##**EDA Airbnb Listings Chicago & New orleans**

##**Introduction**

Welcome, In this Airbnb analysis we embark on a data analysis journey focused on Airbnb operations in two vibrant cities—Chicago and New Orleans. This Colab guides you through essential steps, from data download to cleaning and preparation, setting the stage for insightful visualizations using tools like Tableau.

##**Project Overview**

In this project, we delve into Airbnb listings data, exploring key attributes, handling null values, and preparing the data for visualization. The goal is to create a comprehensive BI dashboard using Tableau, offering a nuanced comparative examination of Airbnb's presence in Chicago and New Orleans.

##**Problem Statement:**

In the context of Airbnb operations, how can the utilisation of Tableau Desktop/Tableau Public/PowerBI facilitate a comprehensive comparative examination between Chicago and New Orleans, two diverse urban environments?

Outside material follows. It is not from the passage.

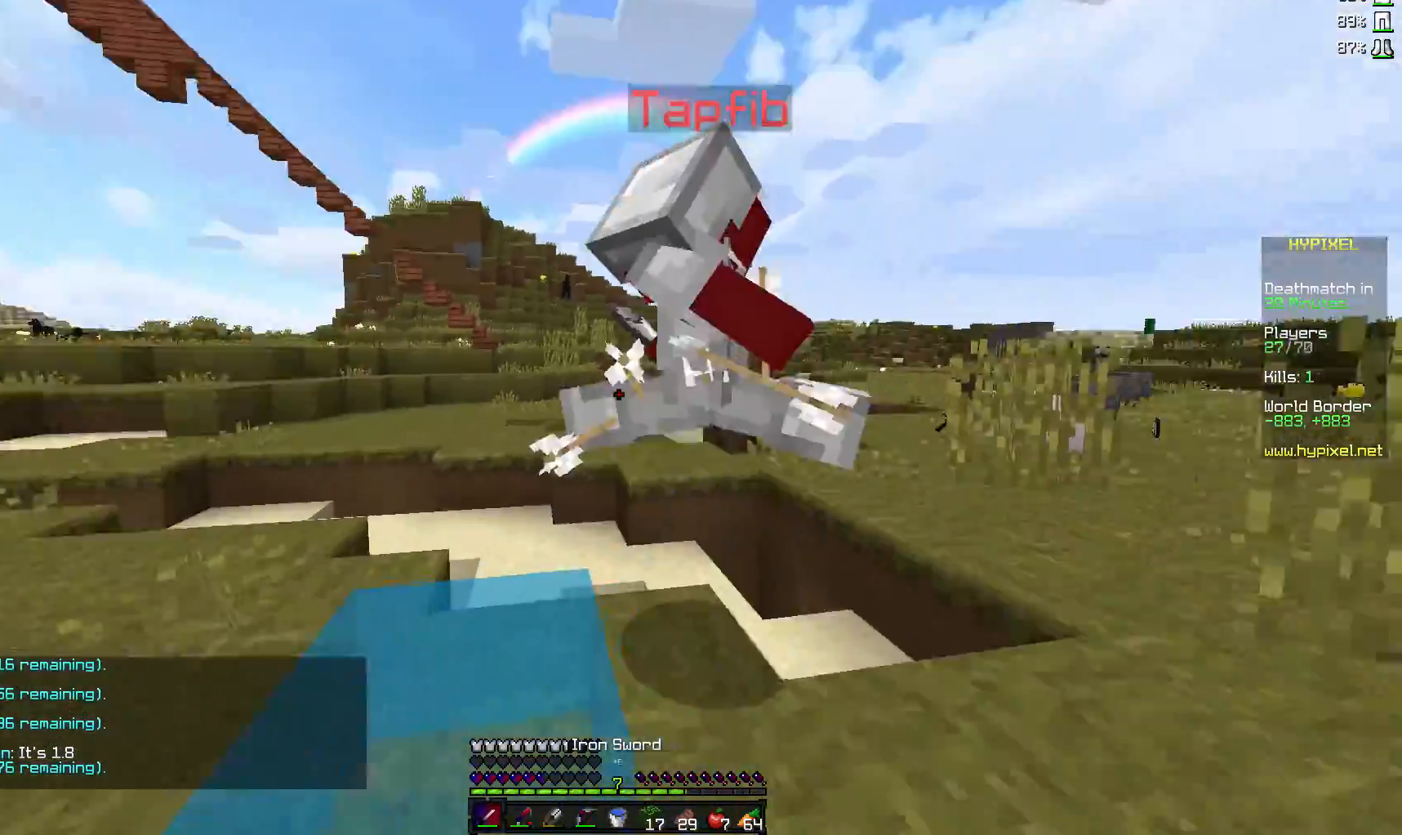
{"keys": ["d", "w"], "mouse": [], "events": [[33, "mouse_left", "up"], [133, "mouse_left", "down"], [133, "w", "down"], [183, "mouse_left", "up"], [233, "mouse_left", "down"], [333, "mouse_left", "up"], [383, "mouse_left", "down"], [433, "mouse_left", "up"]]}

This inquiry seeks to leverage Tableau Desktop/Tableau Public/PowerBI's visual analytics capabilities to uncover and illustrate the shared attributes, disparities, and distinctive patterns inherent to Airbnb's presence in these cities, thus elevating the depth and insightfulness of the study.

##**Dataset Selection:**

For this EDA project, we have chosen the "Airbnb Listings Data" dataset from 2 major cities: Chicago and New Orleans. This dataset provides a comprehensive snapshot of various attributes related to Airbnb listings, such as property type, neighbourhood, pricing, availability, and more. The dataset is ideal for conducting an in-depth exploration of the local Airbnb market and deriving actionable insights.

##**Why Airbnb:**

Airbnb, a prominent online platform, enables individuals to reserve accommodations spanning a spectrum from beds and rooms to apartments and entire homes across global locales. This user-centric platform serves as a conduit for seamless property rentals, negating the need for intricate intermediaries or substantial capital outlays. Notably, users can secure lodgings at significantly competitive rates relative to traditional hotels. Distinctively, Airbnb extends its reach to regions where convectional hotel presence might be limited, offering an avenue for lodging acquisition in underserved locales. Moreover, the inclination towards immersive local experiences often steers individuals towards selecting accommodations embedded within native communities, fostering a distinctive preference for authenticity and cultural engagement.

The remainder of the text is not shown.